What to Include in a Spiritual Journal
Your journal can be simple and personal. Use it in a way that helps you grow.
Helpful Journal Sections
- Scripture: Write one verse or passage you are studying.
- Observation: Note what stands out, what repeats, or what seems important.
- Application: Write how the Scripture applies to your life.
- Prayer: Record your honest response to God.
- Gratitude: List specific things you are thankful for.
- Prayer requests: Write what you are praying about.
- Answered prayers: Record how God responds over time.
- Growth areas: Note where God is correcting, strengthening, or stretching you.
- Next steps: Write one practical action you will take.
Questions for Spiritual Reflection
Example Questions
- What is God teaching me in this season?
- What Scripture has been speaking to my heart recently?
- What prayer burden am I carrying?
- Where have I seen God’s faithfulness this week?
- What has God answered that I need to remember?
- Where do I need to repent, surrender, or obey?
- What fear, burden, or concern do I need to give to God?
- How am I growing compared to where I was a month or year ago?
Reflection Questions
- Have you ever used journaling as part of your spiritual growth?
- What would be most helpful for you to track: prayers, Scriptures, gratitude, growth, or answered prayers?
- How could journaling help you remember God’s faithfulness?
- What season of your life do you need to reflect on more prayerfully?
- What simple journaling rhythm could you begin this week?
Action Step
Begin a simple spiritual journal this week. You can use a notebook, a notes app, or a document. Start with just 5 to 10 minutes after your quiet time.
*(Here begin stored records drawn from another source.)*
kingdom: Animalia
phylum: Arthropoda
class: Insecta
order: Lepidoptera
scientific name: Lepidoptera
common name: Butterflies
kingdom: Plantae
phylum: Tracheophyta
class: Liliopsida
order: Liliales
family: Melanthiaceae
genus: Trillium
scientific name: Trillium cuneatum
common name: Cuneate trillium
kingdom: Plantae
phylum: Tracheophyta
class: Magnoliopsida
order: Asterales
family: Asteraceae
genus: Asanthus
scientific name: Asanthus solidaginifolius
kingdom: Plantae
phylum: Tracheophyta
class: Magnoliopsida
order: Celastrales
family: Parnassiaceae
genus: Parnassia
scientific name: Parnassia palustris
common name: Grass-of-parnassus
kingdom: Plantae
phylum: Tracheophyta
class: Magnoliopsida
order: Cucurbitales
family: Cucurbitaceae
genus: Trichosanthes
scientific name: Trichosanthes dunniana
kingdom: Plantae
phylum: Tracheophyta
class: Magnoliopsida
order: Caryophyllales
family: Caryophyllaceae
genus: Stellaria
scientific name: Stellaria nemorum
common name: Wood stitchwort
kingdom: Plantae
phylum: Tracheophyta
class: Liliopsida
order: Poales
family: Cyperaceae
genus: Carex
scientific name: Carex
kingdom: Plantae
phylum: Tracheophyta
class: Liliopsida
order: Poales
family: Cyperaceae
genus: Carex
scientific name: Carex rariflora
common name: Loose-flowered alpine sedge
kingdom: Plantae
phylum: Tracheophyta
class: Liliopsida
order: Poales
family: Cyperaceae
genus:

Complete these prompts today:
- Today’s Scripture is: __________________________
- One truth God is showing me is: __________________________
- One thing I am praying about is: __________________________
- One thing I am thankful for is: __________________________
- One step of obedience I will take is: __________________________
At the end of the week, read back through your entries and look for patterns, answered prayers, or areas where God is helping you grow.
Prayer
Father, thank You for Your faithfulness in every season. Help me slow down and pay attention to what You are teaching me. Teach me to remember Your works, reflect on Your Word, and respond with obedience. Use journaling to deepen my prayer life, strengthen my gratitude, and help me recognize the ways You are growing me. Let my written reflections become reminders of Your goodness and grace. In Jesus name, Amen.